Taxonomic Classification Of Microbial Metagenomes Using Minhash Signatures - ASM Microbe 2017
I’m extremely interested in metagenomics - especially assembly and classification. One of the projects I’ve been working on is taxonomic classification of metagenomes using sourmash - a tool for calculation and comparison of Minhash sketches. The authors of the Mash: fast genome and metagenome distance estimation using MinHash demonstrated the utility of minHash sketches for and accurate clustering of genomes and metagenomes. Using their work as inspiration our lab developed sourmash to explore some additional questions we’re interested in. The sbt gather functionality of sourmash compares minHash signatures computed with sourmash to an index containing signatures calculated for all of the microbial genomes in the NCBI RefSeq database. My advisor, C. Titus Brown and Luis Irber, a graduate student in our lab describe method for building the index and its functionality.
Below is our abstract from some work we’ve done characterizing the synthetic and mock metagenomes from Skakya et al., (2013). We’ve extended this work quite a bit since it was submitted in March. I presented this work at ASM Microbe in New Orleans in June and I’ll write some blog posts describing this project as it progresses. You can read the abstract below or check out the entire poster on the open science framework.
Poster # AES LB10 6/2/2017 12:45 - 2:45 PM
Authors: Phillip T. Brooks, Luiz Irber, C. Titus Brown
Background: Metagenomics, the study of all of the genomic content in a sample taken directly from the environment can significantly expand our biological knowledge by letting us ask questions directly of ecosystems and their microbial inhabitants. For comparative DNA sequence analysis, we developed sourmash, a command line tool and Python library that calculates unique fingerprints (i.e. MinHash signatures) for DNA sequences. MinHash signatures are small relative to the full data set and can be rapidly compared. We hypothesized that sourmash could be used to discern the taxonomic structure of complex microbial communities by comparing signatures from metagenomes to an index containing signatures for all of the microbial genomes in the NCBI Reference Sequences (RefSeq) database.
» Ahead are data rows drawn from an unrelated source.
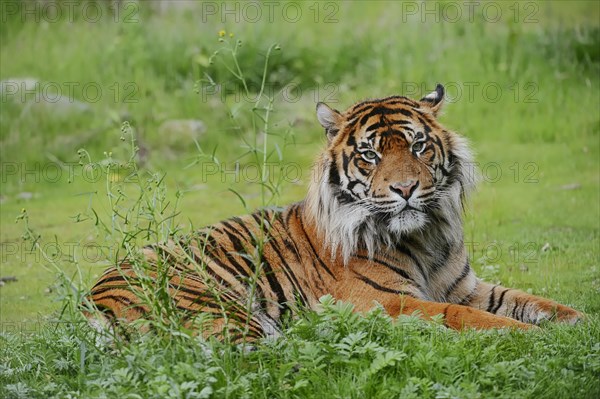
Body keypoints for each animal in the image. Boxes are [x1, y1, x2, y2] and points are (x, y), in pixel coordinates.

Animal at [86, 85, 584, 344]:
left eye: (419, 146)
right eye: (369, 155)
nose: (406, 190)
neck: (424, 236)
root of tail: (91, 301)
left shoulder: (466, 287)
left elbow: (531, 301)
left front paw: (577, 321)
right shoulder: (387, 302)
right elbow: (464, 316)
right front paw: (529, 335)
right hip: (222, 307)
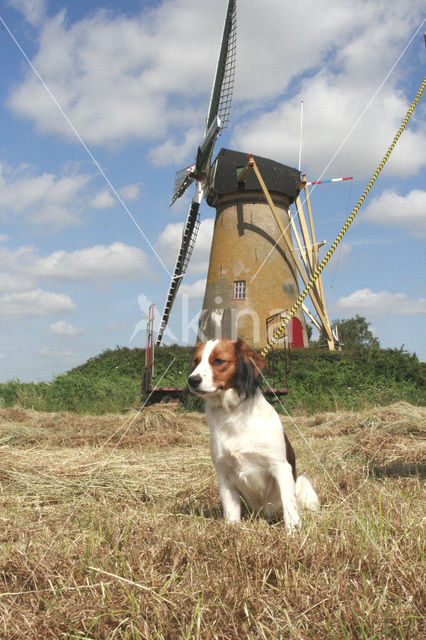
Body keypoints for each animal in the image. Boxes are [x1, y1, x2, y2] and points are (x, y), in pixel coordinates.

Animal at [187, 338, 320, 532]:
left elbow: (289, 505)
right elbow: (231, 512)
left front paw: (293, 532)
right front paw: (232, 531)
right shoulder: (224, 474)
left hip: (303, 484)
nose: (192, 380)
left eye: (218, 361)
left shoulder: (280, 467)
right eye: (196, 361)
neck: (233, 414)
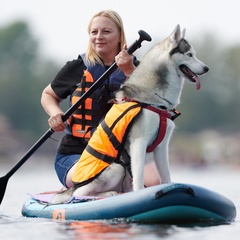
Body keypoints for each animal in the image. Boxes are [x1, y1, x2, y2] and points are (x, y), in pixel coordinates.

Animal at [50, 24, 208, 204]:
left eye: (194, 54)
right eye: (189, 55)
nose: (206, 68)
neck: (153, 98)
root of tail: (72, 186)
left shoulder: (162, 146)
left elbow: (165, 176)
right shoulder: (139, 142)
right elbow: (139, 178)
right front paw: (140, 194)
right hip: (115, 168)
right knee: (79, 193)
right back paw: (106, 194)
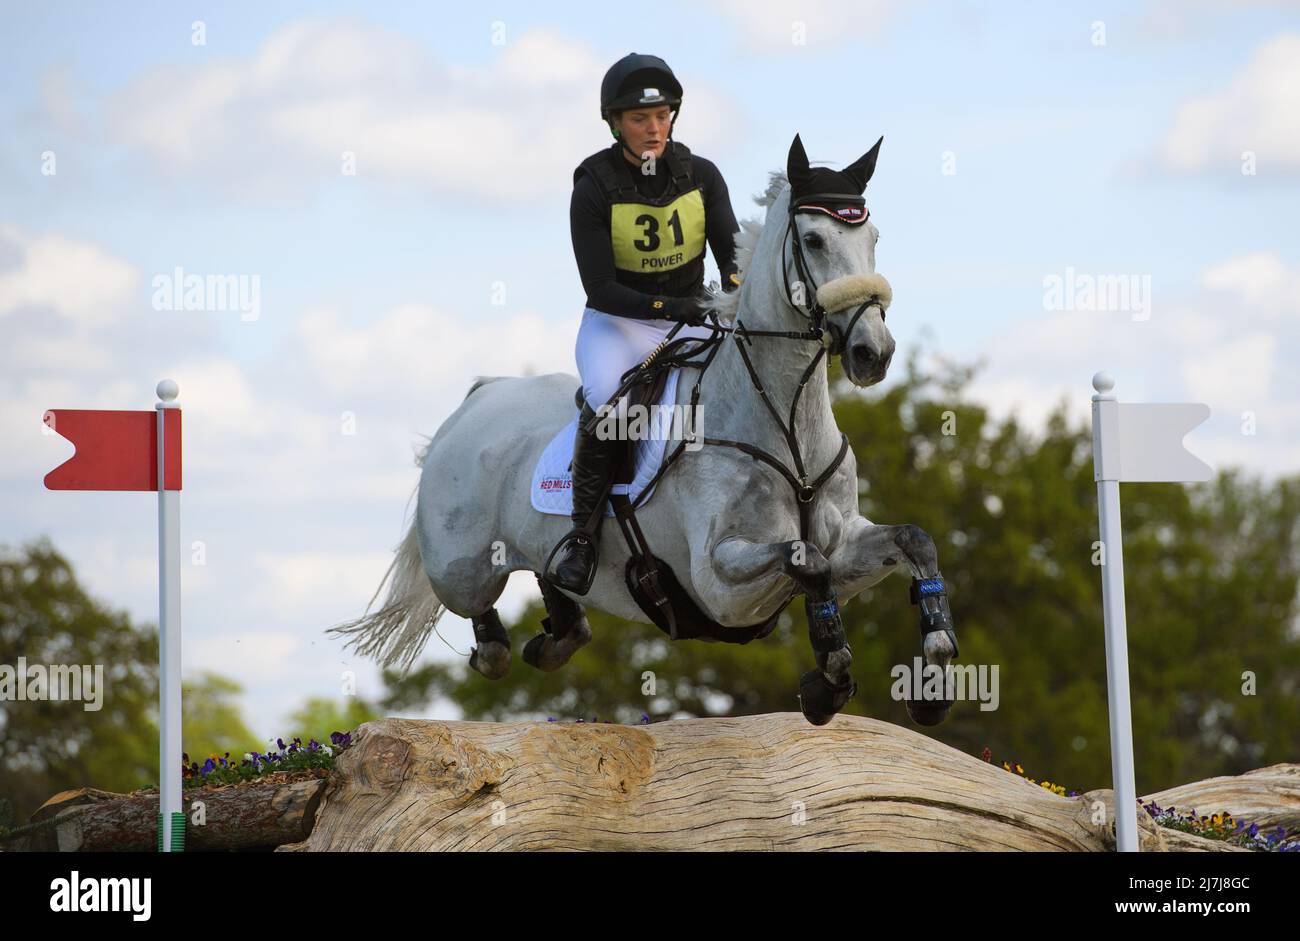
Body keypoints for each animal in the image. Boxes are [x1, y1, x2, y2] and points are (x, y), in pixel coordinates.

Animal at [330, 135, 961, 727]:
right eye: (813, 241)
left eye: (872, 236)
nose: (873, 353)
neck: (785, 423)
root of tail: (480, 398)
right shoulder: (719, 585)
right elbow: (808, 563)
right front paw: (828, 680)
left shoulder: (846, 539)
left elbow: (913, 542)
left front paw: (934, 678)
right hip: (460, 568)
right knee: (483, 625)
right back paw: (509, 639)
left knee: (552, 588)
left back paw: (558, 628)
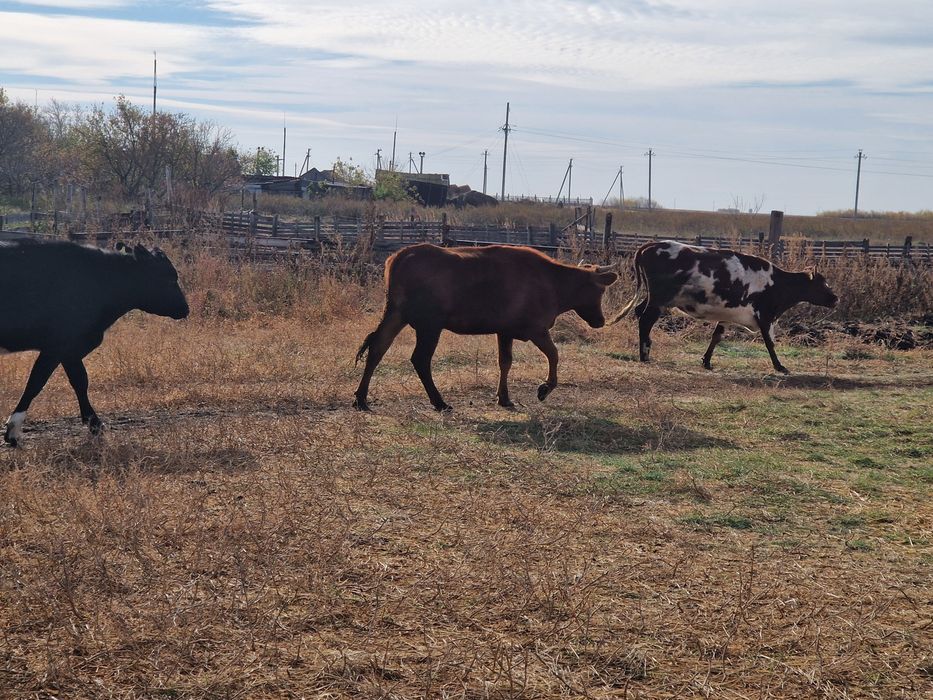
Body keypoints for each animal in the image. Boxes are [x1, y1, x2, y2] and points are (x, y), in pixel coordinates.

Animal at [0, 240, 189, 445]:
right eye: (169, 278)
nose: (185, 308)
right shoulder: (58, 344)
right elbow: (36, 382)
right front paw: (13, 430)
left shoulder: (70, 349)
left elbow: (80, 381)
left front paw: (95, 425)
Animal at [354, 243, 618, 411]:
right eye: (600, 290)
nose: (600, 321)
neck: (557, 288)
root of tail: (396, 258)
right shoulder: (536, 328)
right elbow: (554, 354)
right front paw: (545, 388)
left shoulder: (505, 330)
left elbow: (505, 362)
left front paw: (504, 397)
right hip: (429, 324)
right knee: (419, 359)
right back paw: (439, 402)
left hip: (396, 314)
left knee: (377, 347)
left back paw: (361, 398)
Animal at [609, 240, 837, 374]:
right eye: (822, 283)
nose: (835, 298)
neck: (777, 283)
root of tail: (651, 245)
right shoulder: (765, 316)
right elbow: (770, 344)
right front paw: (779, 366)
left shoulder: (729, 315)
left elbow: (716, 337)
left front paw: (706, 361)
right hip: (659, 300)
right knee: (645, 319)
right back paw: (644, 354)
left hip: (654, 298)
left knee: (639, 312)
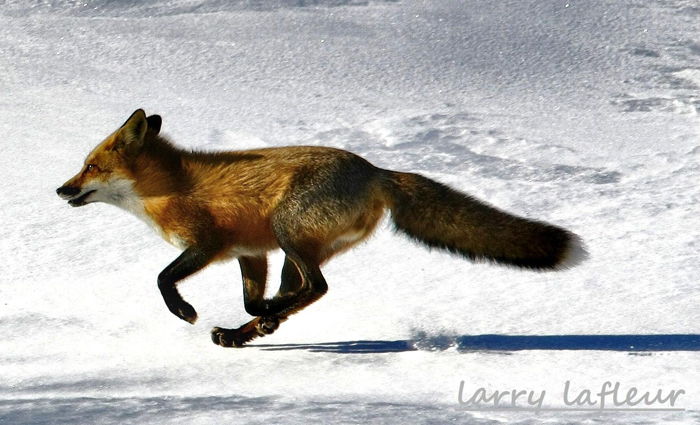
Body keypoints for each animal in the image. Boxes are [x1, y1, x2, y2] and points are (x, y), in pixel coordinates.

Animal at [57, 109, 587, 347]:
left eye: (89, 166)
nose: (61, 190)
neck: (171, 186)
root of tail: (375, 170)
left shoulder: (208, 243)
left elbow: (163, 278)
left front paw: (185, 311)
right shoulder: (251, 252)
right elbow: (249, 296)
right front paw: (259, 318)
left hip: (288, 231)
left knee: (318, 286)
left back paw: (261, 321)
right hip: (294, 248)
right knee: (303, 291)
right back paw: (250, 329)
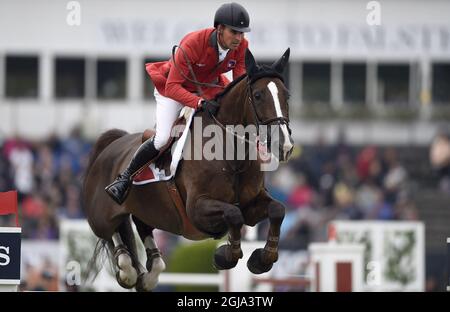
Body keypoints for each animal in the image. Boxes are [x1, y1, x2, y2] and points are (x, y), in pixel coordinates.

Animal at [82, 48, 294, 290]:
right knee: (112, 233)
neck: (232, 156)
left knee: (142, 233)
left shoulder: (251, 205)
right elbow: (234, 214)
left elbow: (276, 210)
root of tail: (110, 146)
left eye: (287, 95)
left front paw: (262, 260)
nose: (284, 145)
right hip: (101, 215)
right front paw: (224, 256)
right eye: (258, 95)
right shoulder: (197, 208)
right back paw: (126, 268)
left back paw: (148, 273)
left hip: (147, 211)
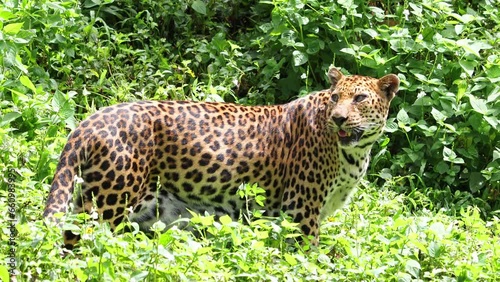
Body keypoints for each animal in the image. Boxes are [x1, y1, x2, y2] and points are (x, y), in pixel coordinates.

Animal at [45, 67, 400, 248]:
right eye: (336, 98)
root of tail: (90, 121)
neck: (354, 153)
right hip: (110, 204)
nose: (339, 118)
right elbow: (307, 256)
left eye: (359, 98)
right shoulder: (301, 211)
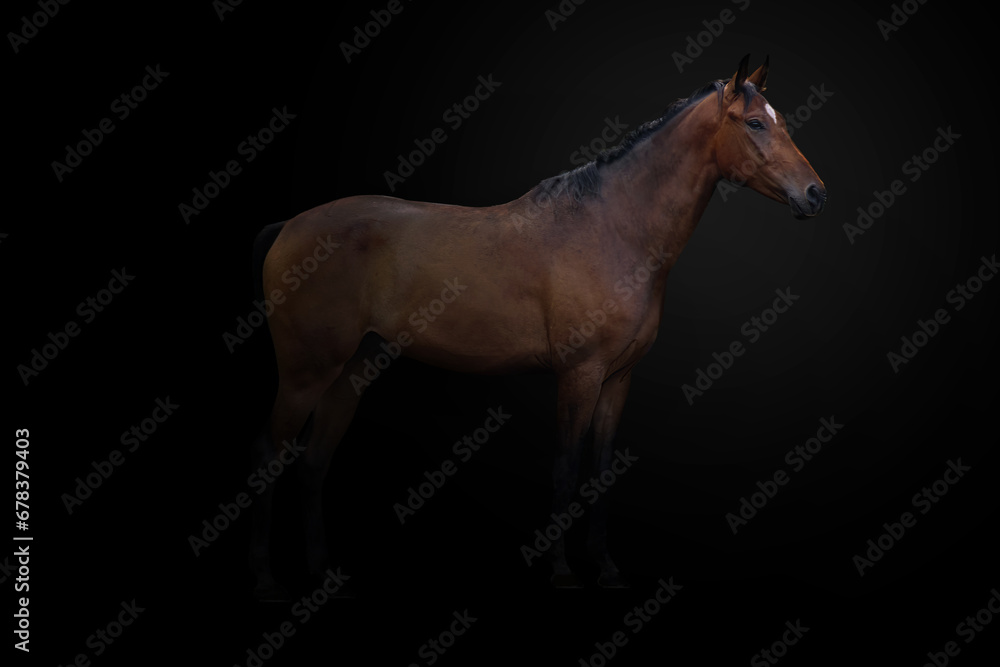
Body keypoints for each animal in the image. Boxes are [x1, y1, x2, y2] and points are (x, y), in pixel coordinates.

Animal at [248, 54, 826, 598]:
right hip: (306, 373)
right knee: (272, 453)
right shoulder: (580, 373)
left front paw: (608, 570)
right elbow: (566, 467)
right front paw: (564, 572)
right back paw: (269, 582)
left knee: (314, 462)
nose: (816, 193)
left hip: (352, 370)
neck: (614, 229)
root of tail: (290, 226)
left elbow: (601, 471)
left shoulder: (618, 379)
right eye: (755, 122)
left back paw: (322, 575)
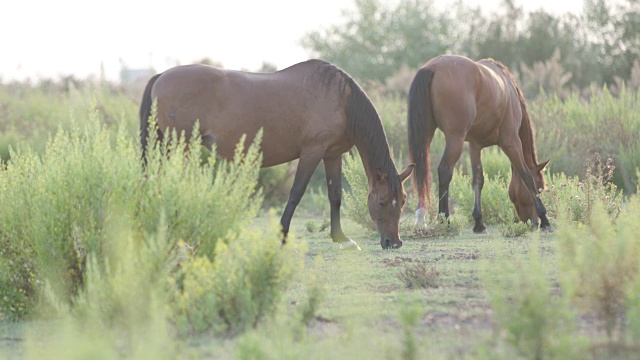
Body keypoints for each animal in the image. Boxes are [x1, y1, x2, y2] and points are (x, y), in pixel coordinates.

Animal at [140, 59, 416, 250]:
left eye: (403, 201)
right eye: (382, 202)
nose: (394, 242)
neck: (341, 100)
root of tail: (161, 76)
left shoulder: (332, 155)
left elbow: (335, 195)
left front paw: (341, 238)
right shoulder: (312, 152)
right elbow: (296, 193)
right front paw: (282, 235)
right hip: (181, 146)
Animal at [408, 54, 552, 232]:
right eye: (541, 187)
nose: (532, 222)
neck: (509, 90)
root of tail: (432, 67)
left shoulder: (474, 145)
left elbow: (478, 179)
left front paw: (478, 222)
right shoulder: (511, 141)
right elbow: (526, 175)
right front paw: (545, 218)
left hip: (427, 135)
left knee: (422, 173)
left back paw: (422, 218)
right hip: (455, 138)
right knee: (444, 170)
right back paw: (444, 220)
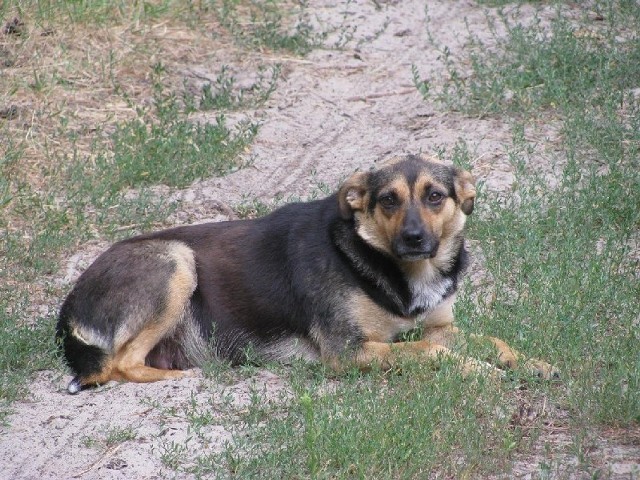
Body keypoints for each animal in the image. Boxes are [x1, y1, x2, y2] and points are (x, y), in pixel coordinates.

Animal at [55, 155, 556, 394]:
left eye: (435, 196)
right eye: (388, 200)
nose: (414, 238)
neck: (397, 269)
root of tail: (69, 306)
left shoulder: (436, 326)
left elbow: (493, 341)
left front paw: (532, 363)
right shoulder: (347, 351)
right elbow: (431, 354)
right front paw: (481, 373)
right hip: (177, 260)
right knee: (118, 365)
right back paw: (189, 377)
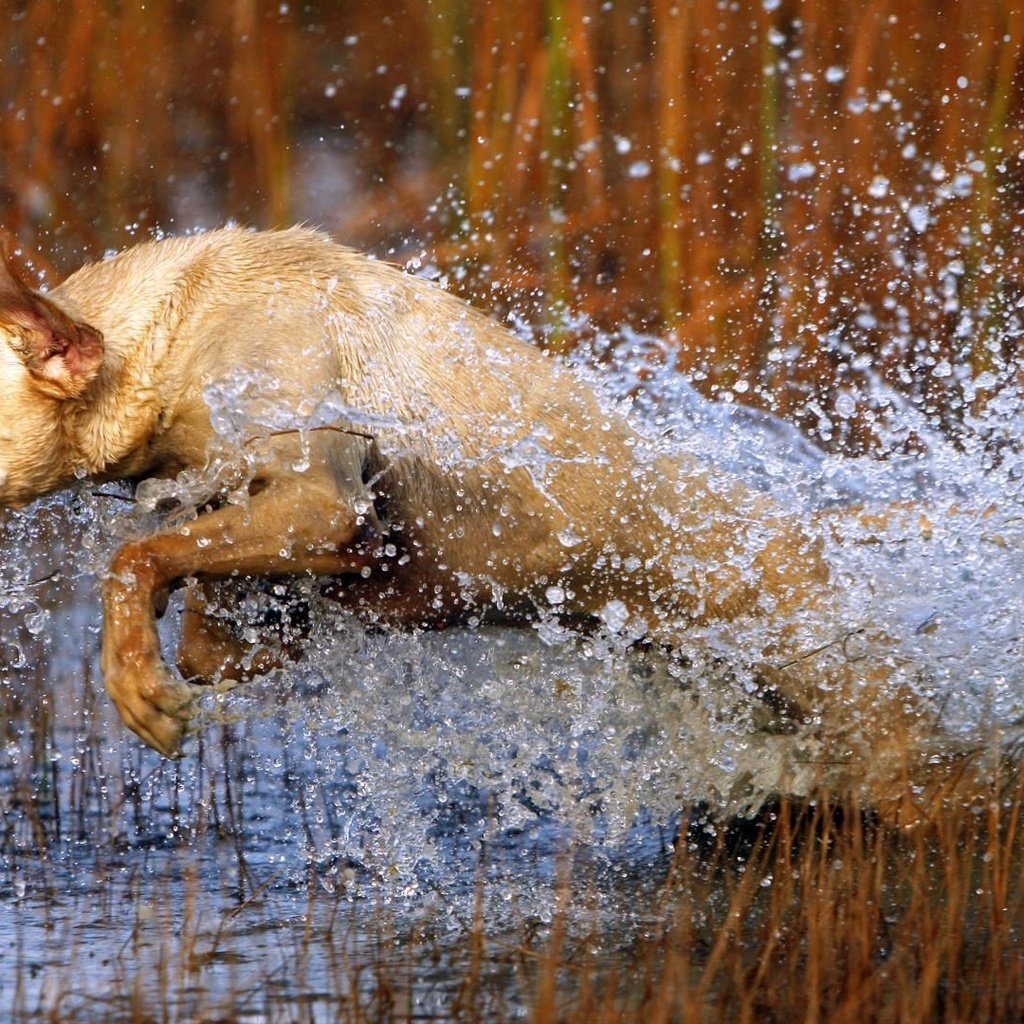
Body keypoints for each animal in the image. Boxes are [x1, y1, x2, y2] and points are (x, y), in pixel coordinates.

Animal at [0, 230, 991, 815]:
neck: (163, 338)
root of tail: (816, 536)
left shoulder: (323, 486)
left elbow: (136, 559)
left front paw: (136, 682)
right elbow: (207, 608)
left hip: (874, 723)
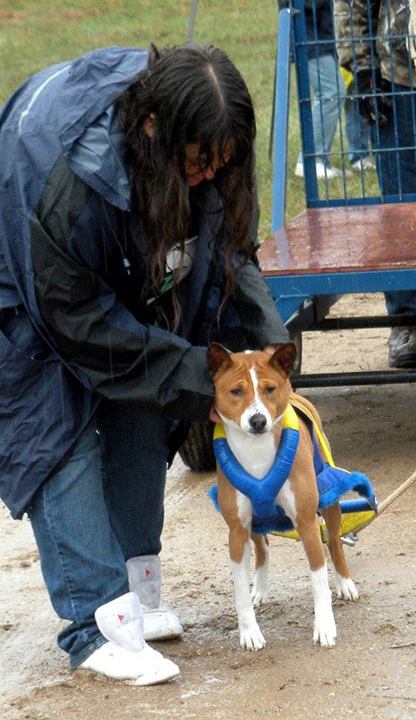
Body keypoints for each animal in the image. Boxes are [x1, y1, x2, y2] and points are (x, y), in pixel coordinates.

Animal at [208, 344, 358, 652]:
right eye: (236, 391)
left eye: (269, 389)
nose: (258, 420)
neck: (256, 453)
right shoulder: (237, 530)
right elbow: (239, 591)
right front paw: (249, 632)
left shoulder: (307, 523)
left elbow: (319, 582)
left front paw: (325, 627)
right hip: (254, 524)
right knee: (262, 547)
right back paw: (260, 588)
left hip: (329, 497)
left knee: (335, 542)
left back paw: (345, 583)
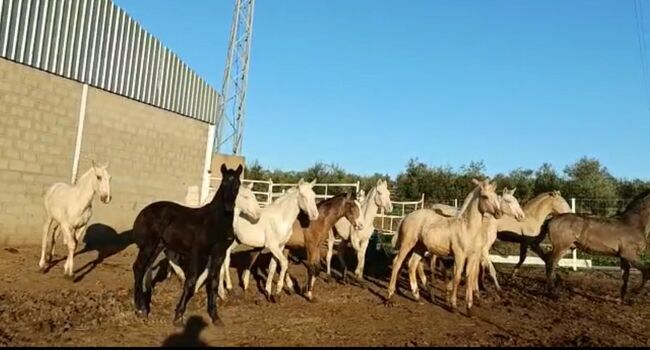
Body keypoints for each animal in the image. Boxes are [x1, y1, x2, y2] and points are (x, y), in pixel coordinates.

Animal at [130, 163, 242, 326]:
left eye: (238, 184)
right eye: (224, 183)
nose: (228, 207)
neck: (216, 221)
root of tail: (143, 212)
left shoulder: (219, 254)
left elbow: (214, 282)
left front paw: (215, 316)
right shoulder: (198, 252)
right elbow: (190, 281)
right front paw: (178, 316)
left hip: (158, 246)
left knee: (144, 269)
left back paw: (143, 308)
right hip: (148, 246)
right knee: (138, 268)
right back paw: (139, 309)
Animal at [384, 179, 502, 316]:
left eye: (496, 196)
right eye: (485, 196)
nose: (499, 214)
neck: (468, 228)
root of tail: (406, 216)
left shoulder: (473, 256)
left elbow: (469, 277)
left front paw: (469, 309)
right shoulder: (459, 254)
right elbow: (457, 276)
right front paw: (453, 305)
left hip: (420, 248)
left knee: (412, 265)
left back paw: (417, 297)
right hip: (407, 244)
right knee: (397, 263)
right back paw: (390, 296)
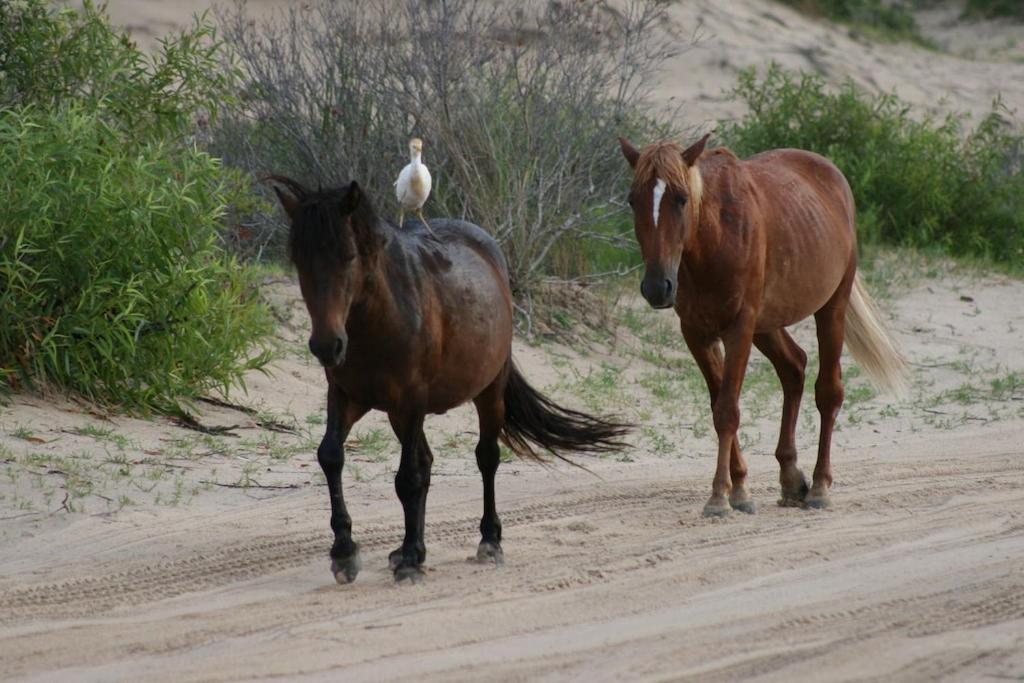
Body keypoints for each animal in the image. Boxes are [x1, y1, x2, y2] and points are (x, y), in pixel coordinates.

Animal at [268, 175, 626, 581]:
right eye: (299, 260)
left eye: (348, 256)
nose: (327, 346)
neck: (380, 318)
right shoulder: (347, 396)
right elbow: (331, 456)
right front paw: (346, 552)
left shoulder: (411, 401)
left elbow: (407, 478)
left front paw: (409, 560)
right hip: (398, 413)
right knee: (426, 461)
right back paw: (412, 547)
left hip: (488, 392)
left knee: (486, 458)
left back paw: (488, 541)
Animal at [614, 133, 905, 516]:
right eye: (633, 200)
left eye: (681, 198)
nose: (657, 287)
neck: (713, 239)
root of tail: (832, 176)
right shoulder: (696, 334)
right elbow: (719, 405)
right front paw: (738, 486)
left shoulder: (739, 329)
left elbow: (727, 410)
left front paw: (721, 496)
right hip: (767, 325)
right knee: (794, 367)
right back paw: (791, 478)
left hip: (831, 309)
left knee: (828, 392)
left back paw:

Methods: We calculated signatures for 60,052 microbial genomes using sourmash and indexed them in a searchable sequence bloom tree (SBT). Calculation of all signatures took 36 CPU hours and yielded a 4.5 GB publicly available SBT index. Next, we calculated MinHash signatures for a synthetic metagenome (64 assembled genomes) and a mock metagenome (unassembled Illumina reads), and assigned taxonomy using sourmash ‘gather’ functionality. Sourmash gather classified sequences by comparing signatures for both metagenomes to indexes containing 64 or ~60,000 signatures representing organisms in the synthetic metagenome or the entirety of the microbial genomes in the NCBI RefSeq database, respectively.
Results: Accurate taxonomic classification was restricted by the number of representative k-mers and similarity between sequences such as organisms belonging to the same genus or species, when compared to the signatures for microbial genomes in the NCBI RefSeq database. Sensitivity was enhanced by increased k-mer representation when compared to either index.
Conclusions: Sourmash ‘gather’ functionality can be used for strain level taxonomic classification of complex microbial communities in the absence of assembly. Conclusions: Sourmash ‘gather’ functionality can be used for strain level taxonomic classification of complex microbial communities in the absence of assembly.